May 13, 2019
Saving the oceans, one reef at a time
You have four product categories: diving, aviation, motor sport and culture. Which is the strongest?
Rolf Studer: Until recently, our Classic collection was our strongest area. However, we have found that the Asian consumer has developed a growing taste for sports watches, and diving is now our strongest category. Our Carl Brashear Chronograph Limited Edition, introduced last year, sold very well in China and on digital channels. It’s interesting how taste has really gone global.

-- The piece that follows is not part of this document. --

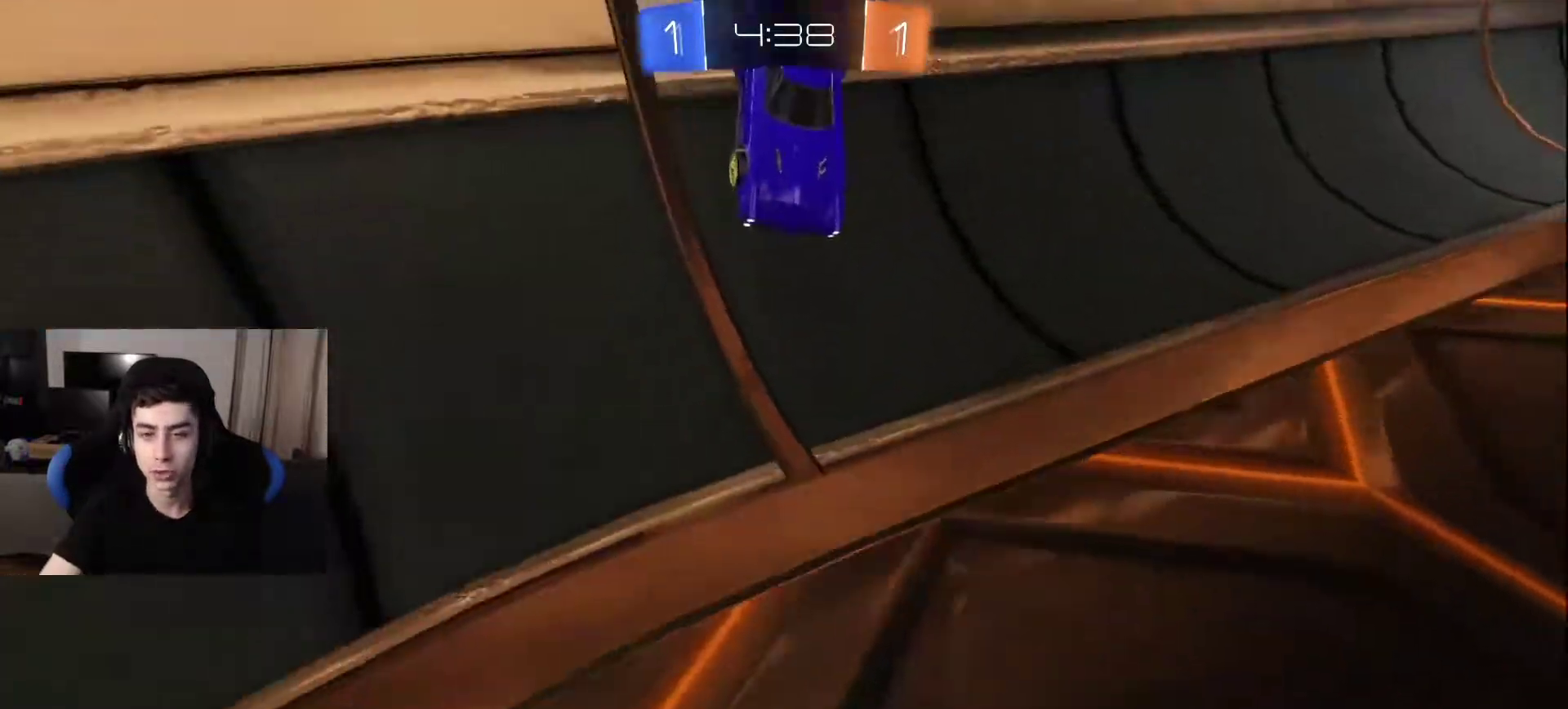
{"buttons": [], "left_stick": "up", "right_stick": "up", "events": [[133, "left_stick", "right"], [133, "right_stick", "right"], [367, "left_stick", "up"], [367, "right_stick", "up-right"], [483, "right_stick", "up"]]}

Tell us about your focus for this year.
We are focusing on two limited-edition Aquis diving watches aimed at supporting and raising awareness for environmental causes. The Great Barrier Reef Limited Edition III is dedicated to a project that is working to restore and regrow coral on a large reef off Fitzroy Island near Cairns, Australia. We have been partnering with the Reef Restoration Foundation for nearly 10 years and have already supported a similar endeavour near Florida. The other watch, the Clean Ocean Limited Edition, supports the development of a system designed to filter plastics and microplastics from the ocean. Both come with a box made of 30 percent algae so we use less plastic to package it. We think this box itself sends an important message to the luxury consumer, because the people who can buy luxury watches are in a position where they have money to travel, and they are the ones who have the largest carbon footprint.
How do you account for the success of Oris? What have you done to attract a younger audience?
We create very functional watches that make sense for daily use, as well as complications that serve a purpose. We have always made watches for people who understand watches. In past years, these people were in rather close groups, but they now represent a massive audience on social media. What was a nerdy hobby has become a cool lifestyle. Oris has become a part of that lifestyle and it has really helped our brand. People understand the position of Oris and have always understood what Oris stands for. Part of our ability to attract a younger audience is because we have always kept our prices reasonable; we’ve never gone over the top.
What is the future of luxury watches?
I think that, with things getting more digital, people are looking for authentic products they can keep, that live with them, that grow old with them, that keep their value, and that they develop an emotion attachment to. Just like well-made writing instruments, luxury watches represent an important piece of craftsmanship, a nice point of contact in an increasing digital world. Oris will never make a smartwatch.
And how do you see the future of Baselworld?
I think Baselworld very much has a place in the world of watches and jewellery in the future. It is true that things are getting more digital, but it is also true that people want to interact physically with products and with other people who share their interest. It seems that Baselworld has an interesting outlook if it can direct itself toward not just retailers and press but to other stakeholders, including consumers, collectors and watch groups. If the trade show opens up to these people and gives them reason to visit, then the future is bright.